Selected excerpt>

++++

The Pythian Sisters are the female auxiliary to the Knights of Pythias.

History 

The origin of the Pythian auxiliaries for women is rather complicated. In 1888 the Supreme Lodge of the Knights of Pythias approved the creation of a female auxiliary with a ritual written by Joseph Addison Hill. However, there were other women who favored a ritual written by Mrs. Alva A. Young. Two organizations were organized: the Pythian Sisterhood, using Young's ritual in Concord, New Hampshire on February 22, 1888 and the Pythian Sisters of the World, that same year, in Warsaw, Indiana using Hill's ritual. In addition to the differences in ritual, the Concord group did not accept (male) members of the Knights of Pythias as members, whereas the Warsaw group did. In 1894 the Supreme Lodge ruled that its members could not belong to another organization with "Pythian" in its title, so the Warsaw group changed its name to the Rathbone Sisters of the World, in order to keep its male members. In 1906 the Supreme Lodge repealed that prohibition and the two auxiliaries merged into a new order simply known as the Pythian Sisters.

++++

Records>
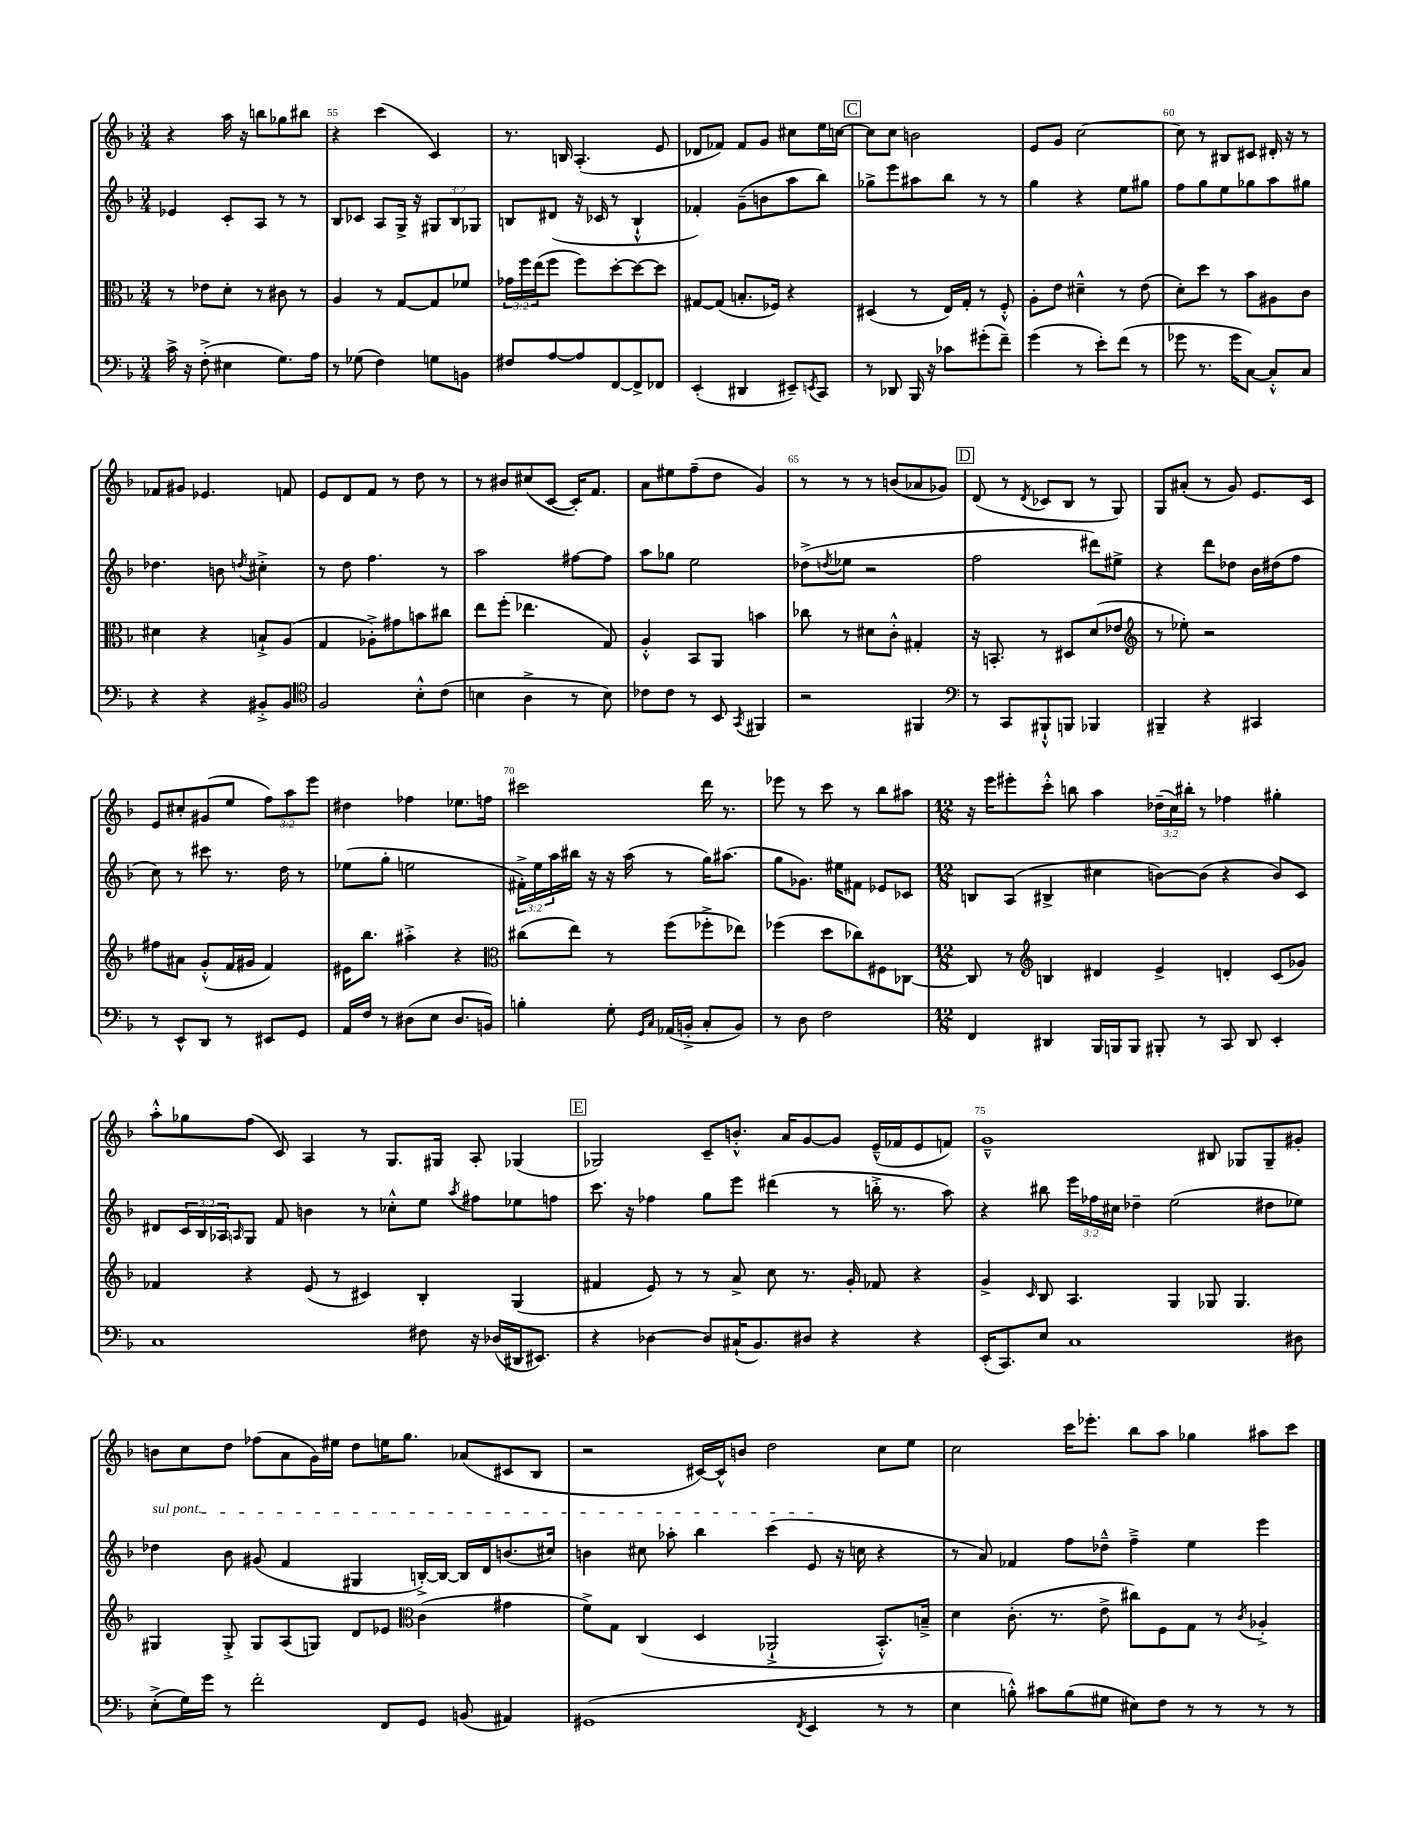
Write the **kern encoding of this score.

++++

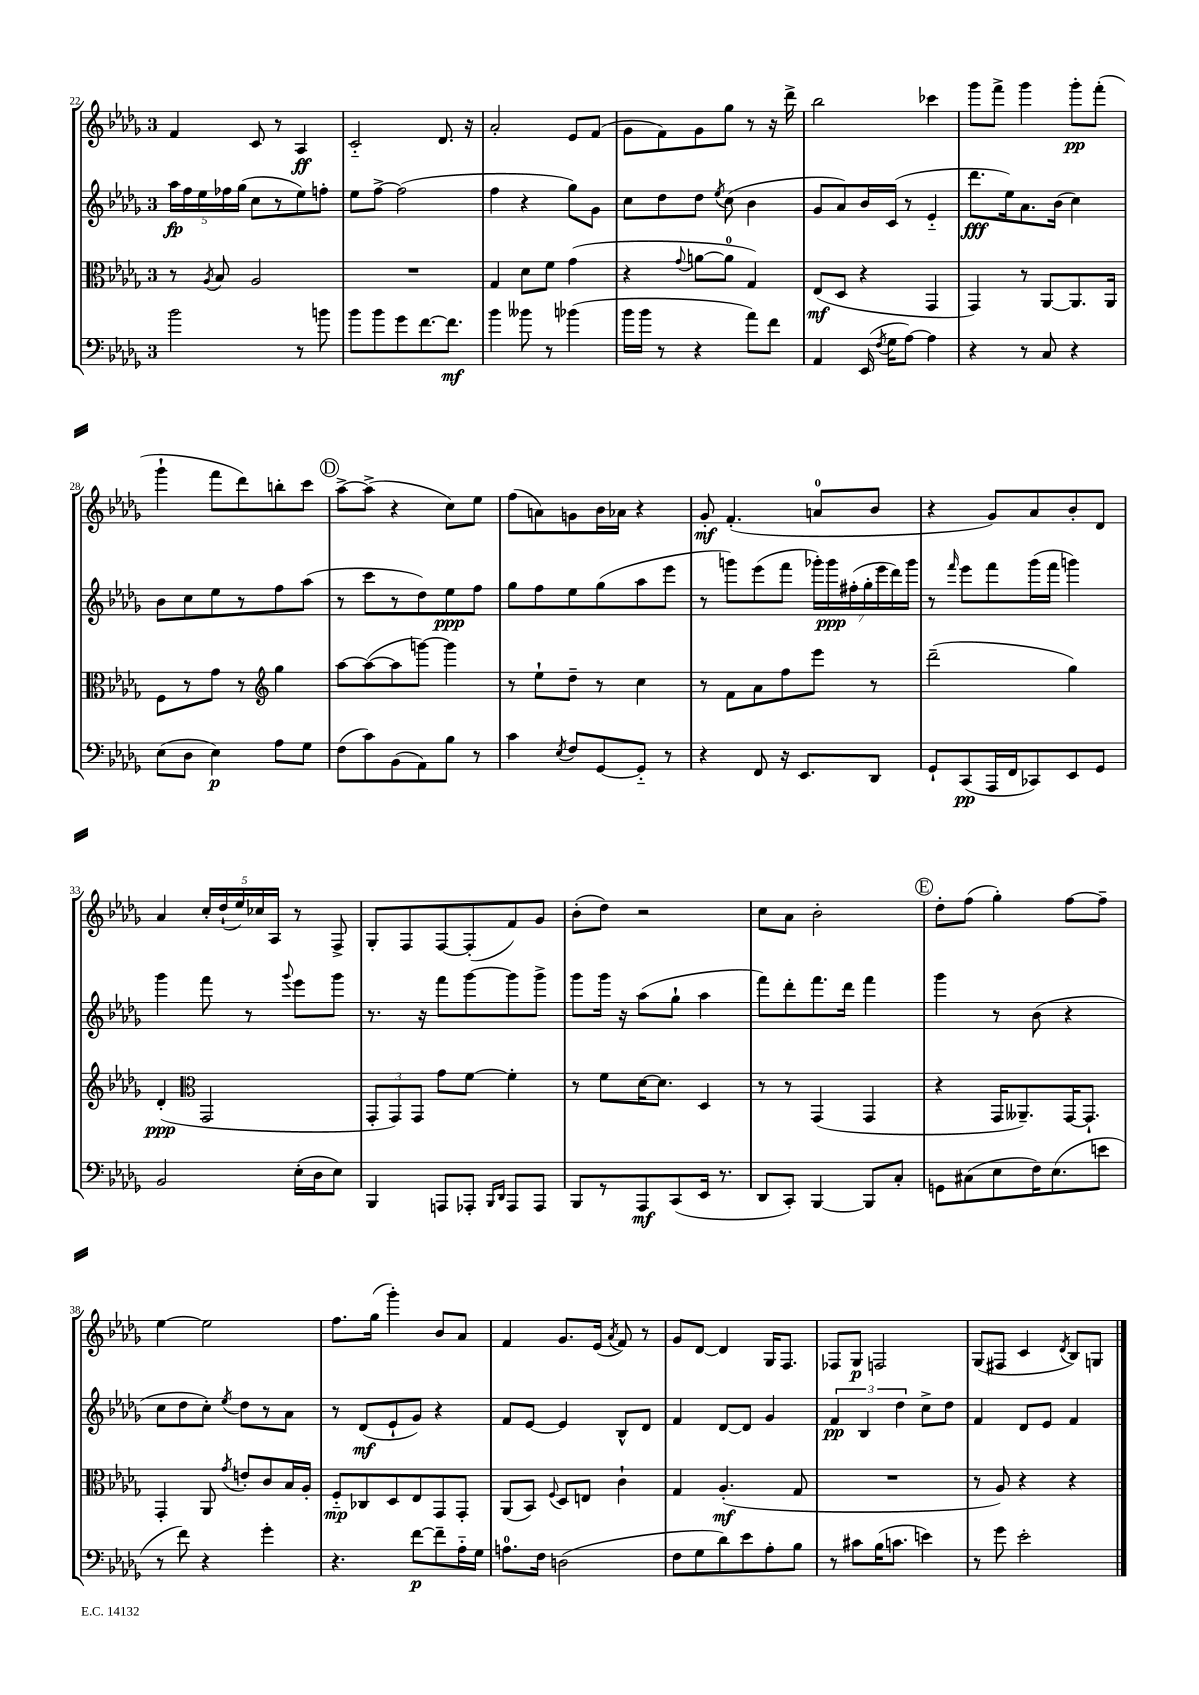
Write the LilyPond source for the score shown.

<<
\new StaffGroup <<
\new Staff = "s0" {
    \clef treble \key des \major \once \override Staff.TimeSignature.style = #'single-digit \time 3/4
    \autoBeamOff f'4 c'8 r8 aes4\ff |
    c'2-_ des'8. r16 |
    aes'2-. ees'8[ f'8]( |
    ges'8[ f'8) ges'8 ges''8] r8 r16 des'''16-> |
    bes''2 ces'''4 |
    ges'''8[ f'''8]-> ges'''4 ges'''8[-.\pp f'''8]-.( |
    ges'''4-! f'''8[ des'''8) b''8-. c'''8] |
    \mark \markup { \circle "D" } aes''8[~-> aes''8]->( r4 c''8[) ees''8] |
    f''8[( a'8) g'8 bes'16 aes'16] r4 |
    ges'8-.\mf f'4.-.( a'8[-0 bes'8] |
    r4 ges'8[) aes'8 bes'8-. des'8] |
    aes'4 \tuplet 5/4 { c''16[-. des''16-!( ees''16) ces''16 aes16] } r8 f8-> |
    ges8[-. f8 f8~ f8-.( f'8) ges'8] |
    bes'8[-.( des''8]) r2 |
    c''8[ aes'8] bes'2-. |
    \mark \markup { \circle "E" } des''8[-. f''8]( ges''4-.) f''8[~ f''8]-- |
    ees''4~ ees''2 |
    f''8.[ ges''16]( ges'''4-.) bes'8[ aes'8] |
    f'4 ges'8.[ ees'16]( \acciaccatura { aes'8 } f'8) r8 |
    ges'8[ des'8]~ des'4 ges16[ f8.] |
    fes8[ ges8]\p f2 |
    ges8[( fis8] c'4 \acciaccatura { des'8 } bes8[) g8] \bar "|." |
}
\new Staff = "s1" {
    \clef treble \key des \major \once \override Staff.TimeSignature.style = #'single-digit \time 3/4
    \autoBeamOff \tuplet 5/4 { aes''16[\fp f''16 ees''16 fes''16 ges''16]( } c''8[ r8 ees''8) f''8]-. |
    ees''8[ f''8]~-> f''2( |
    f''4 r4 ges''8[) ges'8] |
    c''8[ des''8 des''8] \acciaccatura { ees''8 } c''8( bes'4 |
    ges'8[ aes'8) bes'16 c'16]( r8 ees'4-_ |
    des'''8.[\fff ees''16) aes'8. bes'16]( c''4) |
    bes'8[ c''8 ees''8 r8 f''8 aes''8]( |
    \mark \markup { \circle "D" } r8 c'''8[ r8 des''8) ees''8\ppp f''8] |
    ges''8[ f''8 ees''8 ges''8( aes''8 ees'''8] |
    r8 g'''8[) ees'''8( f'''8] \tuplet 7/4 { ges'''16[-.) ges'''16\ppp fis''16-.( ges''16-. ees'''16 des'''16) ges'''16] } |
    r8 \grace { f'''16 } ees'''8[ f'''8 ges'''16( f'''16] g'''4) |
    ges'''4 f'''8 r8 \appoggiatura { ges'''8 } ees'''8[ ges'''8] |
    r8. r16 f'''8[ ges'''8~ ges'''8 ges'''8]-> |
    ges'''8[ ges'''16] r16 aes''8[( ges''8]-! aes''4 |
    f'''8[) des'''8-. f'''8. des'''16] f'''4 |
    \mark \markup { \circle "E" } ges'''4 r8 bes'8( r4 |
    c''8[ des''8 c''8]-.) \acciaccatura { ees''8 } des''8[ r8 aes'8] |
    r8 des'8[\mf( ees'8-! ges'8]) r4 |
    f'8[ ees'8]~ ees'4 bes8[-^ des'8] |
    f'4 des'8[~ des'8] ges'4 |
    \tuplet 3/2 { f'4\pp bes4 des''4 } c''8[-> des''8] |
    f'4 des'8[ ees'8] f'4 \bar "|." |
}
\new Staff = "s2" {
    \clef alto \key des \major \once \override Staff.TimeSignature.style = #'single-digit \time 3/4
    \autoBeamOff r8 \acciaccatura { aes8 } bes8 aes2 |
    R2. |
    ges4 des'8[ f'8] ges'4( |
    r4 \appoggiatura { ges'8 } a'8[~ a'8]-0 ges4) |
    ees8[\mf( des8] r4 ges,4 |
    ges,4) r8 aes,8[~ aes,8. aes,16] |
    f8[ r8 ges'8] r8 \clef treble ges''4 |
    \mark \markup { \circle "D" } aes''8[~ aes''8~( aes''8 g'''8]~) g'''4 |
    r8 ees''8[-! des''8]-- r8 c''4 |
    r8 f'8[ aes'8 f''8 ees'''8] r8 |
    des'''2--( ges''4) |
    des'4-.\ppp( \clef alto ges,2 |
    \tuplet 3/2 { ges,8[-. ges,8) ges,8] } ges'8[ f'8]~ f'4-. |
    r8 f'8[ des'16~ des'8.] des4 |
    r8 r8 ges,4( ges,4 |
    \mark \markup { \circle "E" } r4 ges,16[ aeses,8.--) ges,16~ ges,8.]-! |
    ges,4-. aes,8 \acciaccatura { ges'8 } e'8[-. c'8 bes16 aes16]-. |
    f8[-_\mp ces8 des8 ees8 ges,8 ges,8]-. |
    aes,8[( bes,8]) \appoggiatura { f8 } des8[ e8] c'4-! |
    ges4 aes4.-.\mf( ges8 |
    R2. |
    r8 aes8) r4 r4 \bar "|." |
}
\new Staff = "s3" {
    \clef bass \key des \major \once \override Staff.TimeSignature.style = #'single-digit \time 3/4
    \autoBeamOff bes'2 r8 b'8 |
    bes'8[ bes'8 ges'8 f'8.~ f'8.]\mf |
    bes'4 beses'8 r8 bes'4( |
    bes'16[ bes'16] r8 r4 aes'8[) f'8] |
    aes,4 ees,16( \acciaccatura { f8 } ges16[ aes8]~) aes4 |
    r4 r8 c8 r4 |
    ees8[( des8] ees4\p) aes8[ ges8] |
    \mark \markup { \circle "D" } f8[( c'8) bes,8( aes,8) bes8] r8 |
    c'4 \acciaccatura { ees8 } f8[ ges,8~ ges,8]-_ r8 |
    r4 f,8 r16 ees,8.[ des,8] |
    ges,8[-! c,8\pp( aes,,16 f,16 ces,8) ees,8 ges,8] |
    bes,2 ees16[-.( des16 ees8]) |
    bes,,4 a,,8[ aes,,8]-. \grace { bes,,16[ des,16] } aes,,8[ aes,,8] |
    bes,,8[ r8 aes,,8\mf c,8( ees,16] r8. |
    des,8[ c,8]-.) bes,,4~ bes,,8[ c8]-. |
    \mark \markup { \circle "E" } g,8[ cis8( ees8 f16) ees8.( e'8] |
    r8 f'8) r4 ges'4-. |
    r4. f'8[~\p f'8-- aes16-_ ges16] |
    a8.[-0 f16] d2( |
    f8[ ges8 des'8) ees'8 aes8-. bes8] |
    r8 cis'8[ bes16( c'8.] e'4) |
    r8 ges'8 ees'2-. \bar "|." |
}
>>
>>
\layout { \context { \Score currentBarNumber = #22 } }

++++

Description of the task> Quote the passage on the Pythian Sisters from above in full, word for word.

Answer below>
The Pythian Sisters are the female auxiliary to the Knights of Pythias.

History 

The origin of the Pythian auxiliaries for women is rather complicated. In 1888 the Supreme Lodge of the Knights of Pythias approved the creation of a female auxiliary with a ritual written by Joseph Addison Hill. However, there were other women who favored a ritual written by Mrs. Alva A. Young. Two organizations were organized: the Pythian Sisterhood, using Young's ritual in Concord, New Hampshire on February 22, 1888 and the Pythian Sisters of the World, that same year, in Warsaw, Indiana using Hill's ritual. In addition to the differences in ritual, the Concord group did not accept (male) members of the Knights of Pythias as members, whereas the Warsaw group did. In 1894 the Supreme Lodge ruled that its members could not belong to another organization with "Pythian" in its title, so the Warsaw group changed its name to the Rathbone Sisters of the World, in order to keep its male members. In 1906 the Supreme Lodge repealed that prohibition and the two auxiliaries merged into a new order simply known as the Pythian Sisters.